TEXTAUSZUG
****

Das ulkige Metzgerpärchen Ed und Peggy sind wiederum mal ein ganz andere Art von schräger Bonnie und Clyde-Paarung, ähnlich wie Martin Freemans unscheinbarer Versicherungsvertreter in Fargo Staffel 1 gerät das unscheinbare Paar hier unfreiwillig in eine Krimistory, in die sie eigentlich nicht reingehören. In ihrem Fall geht es um den Machtkampf zweier Gangsterbanden: Da wäre Lavernes deutsche Einwandererfamilie Gerhardt, die nach dem Schlaganfall des Patriarchen Otto Gerhardt (Michael Hogan, Battlestar Galactica) unter der Führung von Mutter und nun Matriarchin Floyd (Jean Smart, Samantha Who?) um ihre Position in der Unterwelt bangen muss. Die Übernahme droht vom Kansas City-Syndikat unter der Führung von Joe Bulo (Brad Garrett), dessen Interessen Bulos coole rechte Hand Mike Milligan (Bokeem Woodbine, Riddick - Überleben ist seine Rache) mit seinen nicht weniger coolen Buddys durchzusetzen versucht.
Lou Solverson (Patrick Wilson, Conjuring - Die Heimsuchung) ist der deutliche Held und Fels in der Brandung in Fargo Staffel 2, Ted Danson (Cheers) mimt seinen Schwager Hank Larsson, ein Vietnamveteran und nun Sheriff von Rocky Mountain, Lous krebskranke Frau Betsy wird von Cristin Milioti (How I Met Your Mother) gespielt. Tochter Molly Solverson, hier sechs Jahre alt, sahen Fargo-Fans als Erwachsene in Staffel 1, nicht die einzige Verbindung, die Staffel 2 neben dem Sioux Falls-Massaker zur ersten Runde zu bieten hat. Die große Offenbarung im Staffelfinale verraten wir euch nicht, doch sie bietet eine Verlinkung mit einem Charakter aus Staffel 1 in Episode 6. Diese sollte man vorher noch einmal schauen, wer sich nicht gut erinnert, wird die Verlinkung sonst nicht bemerken.
Die Darsteller machen ihre Sache in Fargo Staffel 2 allesamt wirklich hervorragend und hauchen damit den seltsamen Figuren überzeugend und kultig Leben ein. Besonders hervorheben müssen wir Zahn McClarnon (Longmire) als Auftragskiller Hanzee, den alle meist nur den Indianer nennen. Ein schweigsamer äußerst tödlicher Geselle. Auch Kirsten Dunst (Spider-Man-Trilogie) als Kellnerin in Nöten auf Feminismustrip und Jesse Plemons’ (Black Mass) Ed als einfach gestrickter Fleischer mit Herz sind einfach nur herrlich komisch, sowie Jeffrey Donovan (Sicario) als etwas dümmlicher Gangstersohn Dodd Gerhardt - und doch nimmt man all die Figuren auch genügend ernst. Mehr Comedyelemente sind tatsächlich vorhanden, dennoch ist es eher eine Dramedy, in der Balance vergleichbar mit Better Call Saul. Das Blut spritzt reichlich, dennoch nie allzu übertrieben sinnlos, es passt einfach. Wir können nicht mehr wirklich zählen, wie viele Tötungsarten thematisiert werden, aber so ziemlich jede kommt vor, allen voran natürlich die klassischen Bandenschießereien oder Cop-Gangster-Szenerien. Gegen Ende auftauchende dusselige Cops aus South Dakota verstärken zudem das Tarantino-Feeling. Ronald Reagans Wahlkampf kommt tatsächlich vor, spielt aber nur eine untergeordnete Rolle, doch für die Darstellung der Zeitepoche passt der Part gut rein und wird witzig eingebunden, ebenso die Anspielungen auf Watergate und der damalige Hype um UFO-Sichtungen.

****

GESPEICHERTE DATEN
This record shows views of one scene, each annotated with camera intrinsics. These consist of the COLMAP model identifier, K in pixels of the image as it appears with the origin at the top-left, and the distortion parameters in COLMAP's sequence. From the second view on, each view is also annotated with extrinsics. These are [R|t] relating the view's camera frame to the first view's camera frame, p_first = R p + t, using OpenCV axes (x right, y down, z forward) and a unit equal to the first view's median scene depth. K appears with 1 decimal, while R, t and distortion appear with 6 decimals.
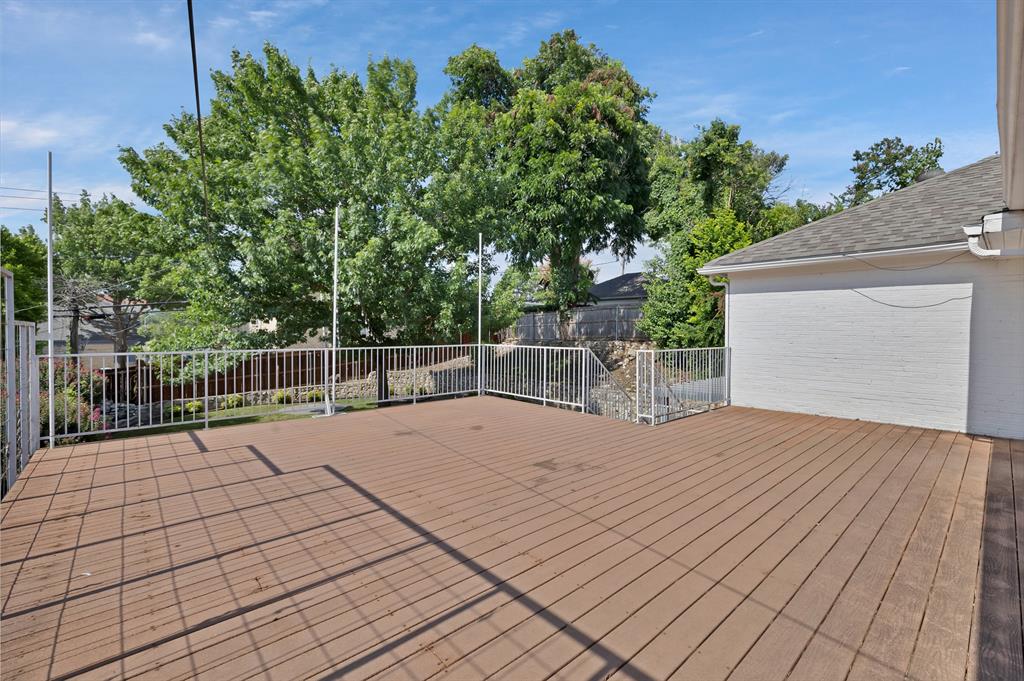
lens RADIAL K [[442.9, 0, 512.0], [0, 442.9, 336.2], [0, 0, 1]] dist [-0.000372, -0.000131]
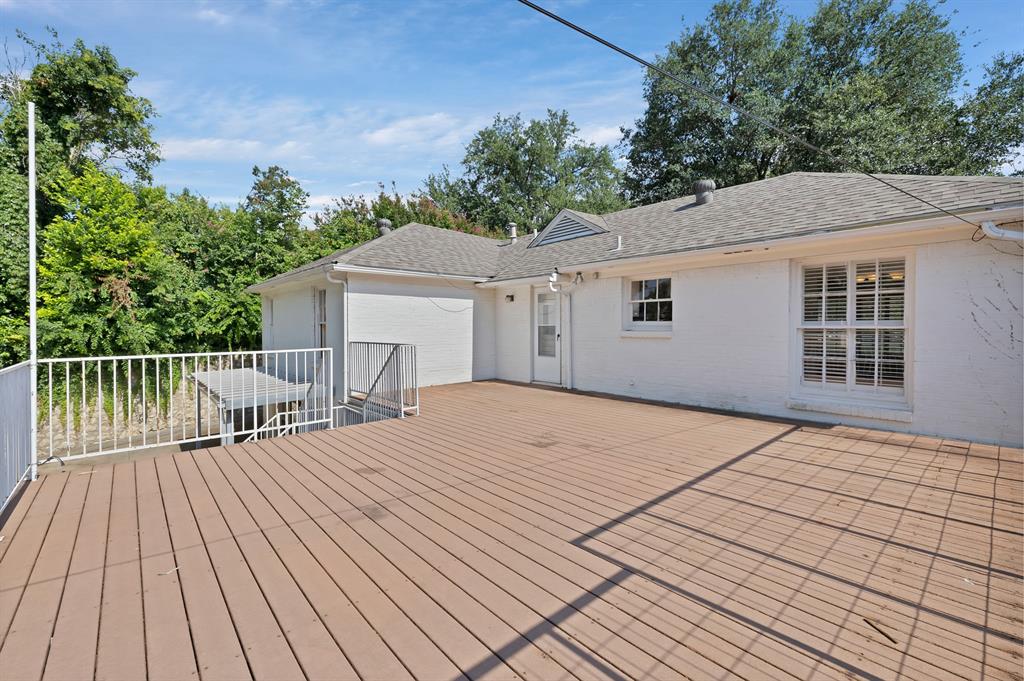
lens RADIAL K [[442.9, 0, 511.8], [0, 442.9, 334.3], [0, 0, 1]] dist [-0.000372, -0.000131]
pose [[-0.012683, -0.021721, 0.999684, -1.364460], [0.018788, 0.999582, 0.021957, -0.021894], [-0.999743, 0.019060, -0.012270, 1.432419]]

****

AUFGABEN
- 1) Beantworte mithilfe der Besprechung zu Fargo Staffel 2 diese Fragen:
(a) Wer führt das Kansas City-Syndikat an?
(b) Wie alt ist Molly Solverson in dieser Staffel?
(c) Mit welcher Serie wird die Balance zwischen Komik und Drama verglichen?
- 2) Zähle alle Ereignisse und Erscheinungen der damaligen Zeit auf, die laut der Besprechung zu Fargo Staffel 2 in der Staffel vorkommen.
- 3) Schreib die Besprechung zu Fargo Staffel 2 im gleichen Ton nach ihrem letzten Satz weiter.
Die Auflistung wird hier nicht gebraucht.

LÖSUNGEN
- 1)
(a) Joe Bulo
(b) Sechs Jahre
(c) Mit Better Call Saul

- 2)
- Ronald Reagans Wahlkampf
- Watergate
- der damalige Hype um UFO-Sichtungen

- 3)
Fargo Staffel 2 Fazit
Die zweite Staffel ist witziger als Staffel 1 angelegt, was aber hervorragend zum 70er Jahre-Stil passt. Die Story ist spannend und nicht weniger skurril als in Staffel 1, fühlt sich aber satter und epischer an durch den vergrößerten Cast mit mehr Handlungsspielräumen. Einerseits fühlt sich die Staffel wegen der Neuerungen wie ein eigenständiges Spin-off an, andererseits aber sind genug Ähnlichkeiten und Verlinkungen zur ersten Runde zu erkennen, genau richtig für eine Anthologieserie. Was in True Detective Staffel 2 etwas gekünstelt erneut versucht wurde zu erzeugen, wirkt hier kultig, frisch und einfach nur äußerst unterhaltsam und cool. Absolut gelungen und damit nur zu empfehlen. Sollte man irgendwann über ein Spin-off nachdenken, dann bitte ein Prequel zu Hanzee aka Der Indianer. Staffel 2 des Spin-offs könnte dann ein Sequel zu Staffel 2 von Fargo sein, das wiederum vor Fargos Staffel 1 spielt, wenn ihr die neue Runde gesehen habt, wisst ihr, warum. Staffel 2 ist seit heute komplett bei Netflix anschaubar, auch in der deutschen Fassung.
Ausblick auf Fargo Staffel 3
In einem Interview mit Serienschöpfer Noah Hawley wurde bereits bekannt, dass Fargo-Fans sich bis Frühling 2017 für eine neue Runde gedulden müssen, da der Zeitplan es nicht hergibt, diesen Winter noch eine neue Staffel zu drehen. Da die Serie aber nunmal das Winterambiente braucht, wird sie wohl erst im Winter 2016 produziert. Während das Sioux Falls-Massaker aus Staffel 1 zur Story von Staffel 2 führte, soll Staffel 3 keinen solchen Aufhänger haben. Zuvor wurde auch schon bekannt, dass die neue Runde wieder mehr in der Gegenwart spielt, im Jahr 2010. Also ein paar Jahre nach den Ereignissen von Staffel 1. Thematisch findet Hawley eine Story interessant, in der einfache Menschen in einer narzisstischen Zeit der Selfie-Generation versuchen, ihr Leben zu leben. Es soll zudem keiner der Charaktere der vorherigen Staffeln wiederkehren. Dennoch könnten storybezogene Verlinkungen eingebunden werden. Reichlich Zeit für die Entwicklung einer spannenden neuen Story hat Hawley ja nun.